Is it right to normalize data and/or weight vectors in a SOM?

Spacey picture Spacey · Dec 3, 2012 · Viewed 8.2k times · Source

So I am being stumped by something that (should) be simple:

I have written a SOM for a simple 'play' two-dimensional data set. Here is the data:

enter image description here

You can make out 3 clusters by yourself.

Now, there are two things that confuse me. The first is that the tutorial that I have, normalizes the data before the SOM gets to work on it. This means, it normalizes each data vector to have length 1. (Euclidean norm). If I do that, then the data looks like this:

enter image description here

(This is because all the data has been projected onto the unit circle).

So, my question(s) are as follows:

1) Is this correct? Projecting the data down onto the unit circle seems to be bad, because you can no longer make out 3 clusters... Is this a fact of life for SOMs? (ie, that they only work on the unit circle).

2) The second related question is that not only are the data normalized to have length 1, but so are the weight vectors of each output unit after every iteration. I understand that they do this so that the weight vectors dont 'blow up', but it seems wrong to me, since the whole point of the weight vectors is to retain distance information. If you normalize them, you lose the ability to 'cluster' properly. For example, how can the SOM possibly distinguish between the cluster on the lower left, from the cluster on the upper right, since they project down to the unit circle the same way?

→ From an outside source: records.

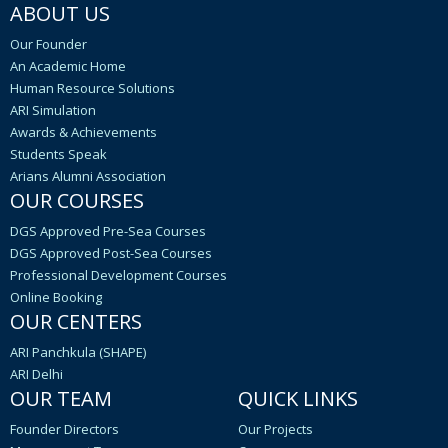
ABOUT US
Our Founder
An Academic Home
Human Resource Solutions
ARI Simulation
Awards & Achievements
Students Speak
Arians Alumni Association
OUR COURSES
DGS Approved Pre-Sea Courses
DGS Approved Post-Sea Courses
Professional Development Courses
Online Booking
OUR CENTERS
ARI Panchkula (SHAPE)
ARI Delhi
OUR TEAM
QUICK LINKS
Founder Directors
Our Projects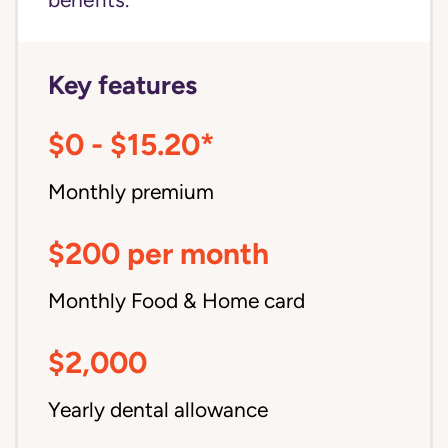
benefits.
Key features
$0 - $15.20*
Monthly premium
$200 per month
Monthly Food & Home card
$2,000
Yearly dental allowance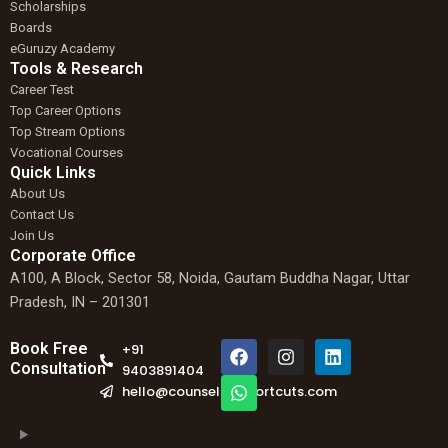
Scholarships
Boards
eGuruzy Academy
Tools & Research
Career Test
Top Career Options
Top Stream Options
Vocational Courses
Quick Links
About Us
Contact Us
Join Us
Corporate Office
A100, A Block, Sector 58, Noida, Gautam Buddha Nagar, Uttar
Pradesh, IN – 201301
F
W
I
L
Book Free
+91
a
h
n
i
Consultation
9403891404
c
a
s
n
hello@counselingshortcuts.com
e
t
t
k
b
s
a
e
o
a
g
d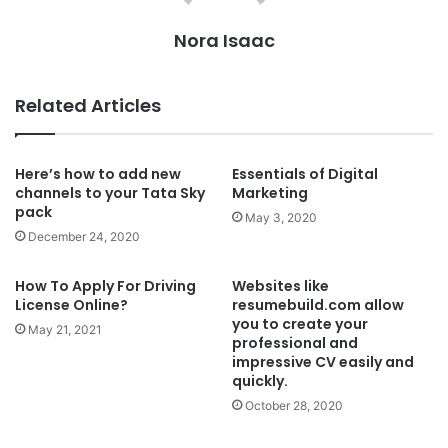
Nora Isaac
Related Articles
Here’s how to add new
Essentials of Digital
channels to your Tata Sky
Marketing
pack
May 3, 2020
December 24, 2020
How To Apply For Driving
Websites like
License Online?
resumebuild.com allow
you to create your
May 21, 2021
professional and
impressive CV easily and
quickly.
October 28, 2020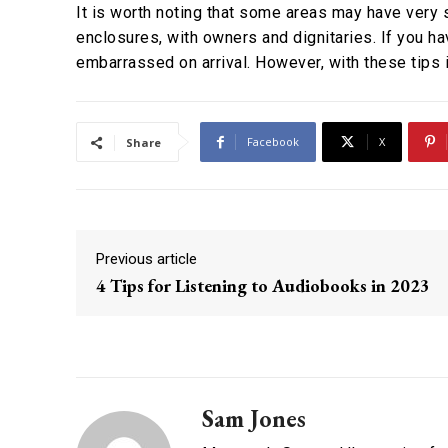
It is worth noting that some areas may have very s
enclosures, with owners and dignitaries. If you ha
embarrassed on arrival. However, with these tips i
Facebook
X
Share
Previous article
4 Tips for Listening to Audiobooks in 2023
Sam Jones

I am very confused by this. Should data be normalized to unit length in SOMs? Should the weight vectors be normalized as well?

Thanks!

EDIT

Here is the data, saved as a .mat file for MATLAB. It is a simple 2 dimensional data set.

Answer

pater picture pater · Dec 4, 2012

To decide if you are going to normalize input data or not, it depends on what these data represent. Lets say that you doing clustering on two dimensional (or three dimensional) input data in which each data vector represents a spatial point. First dimension is x coordinate and second is y coordinate. In this case you don't normalize the input data because the input features (each dimension) are comparable between each other.

If you are doing clustering again on two dimension space but each input vector represents the age and the annual income of a person, the first feature (dimension) is the age and the second is the annual income, then you must normalize the input features because they represent something different (different measurement unit) and in a completely different scale. Lets examine these input vectors: D1(25, 30000), D2(50, 30000) and D3(25, 60000). Both D2 and D3 are doubling one of the features compared to D1. Keep in mind that SOM uses Euclidian distance measures. Distance(D1, D2) = 25 and Distance(D1, D3) = 30000. It's kind of "unfair" for the first input feature (age) because although you doubling it you get a much smaller distance as opposed to the second example (D1,D3).

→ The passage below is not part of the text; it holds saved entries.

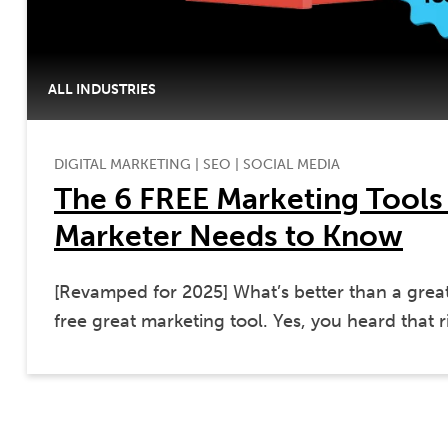
ALL INDUSTRIES
DIGITAL MARKETING
|
SEO
|
SOCIAL MEDIA
The 6 FREE Marketing Tools
Marketer Needs to Know
[Revamped for 2025] What’s better than a grea
free great marketing tool. Yes, you heard that r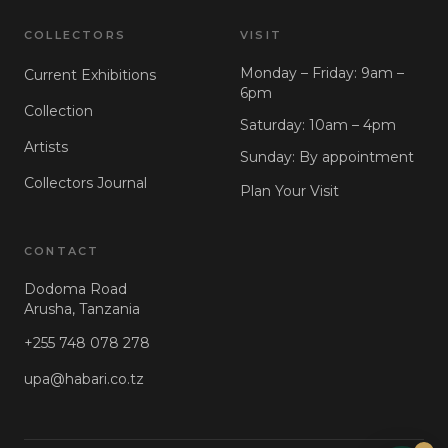
COLLECTORS
VISIT
Monday – Friday: 9am –
Current Exhibitions
6pm
Collection
Saturday: 10am – 4pm
Artists
Sunday: By appointment
Collectors Journal
Plan Your Visit
CONTACT
Dodoma Road
Arusha, Tanzania
+255 748 078 278
upa@habari.co.tz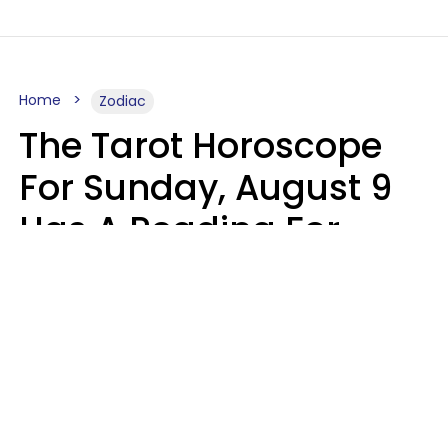
Home
Zodiac
The Tarot Horoscope
For Sunday, August 9
Has A Reading For
Each Zodiac Sign
Aria Gmitter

Check this, which also has a similar example

If you are going to normalize your input data, you normalize on each feature/dimension (each column on you input data table). Quoting from som_normalize manual:

"Normalizations are always one-variable operations"

Check also this for a brief explanation on normalization and if you want to read more try this (chapter 7 is what you want)

EDIT:

The most common normalization methods are scaling each dimension data to [0,1] or transforming them to have a zero mean and standard deviation 1. The first is done by substracting from each input the min value of its dimension (column) and the dividing with the the max value minun the min value (of its dimension).

Xi,norm = (Xi - Xmin)/(Xmax-Xmin)

Yi,norm = (Yi - Ymin)/(Ymax-Ymin)

In the second method you substract the mean value of each dimension and then divide with standard deviation.

Xi,norm = (Xi - Xmean)/(Xsd)

Each method has pros/cons. For example the first method is very sensitive to outliers in data. You should choose after you have examined the statistical characteristics of your dataset.

Projecting in the unit circle is not actually a normalization method but more of a dimensionallity reduction method, since after the projection you could replace each data point with a single number (eg. its angle). You don't have to do this.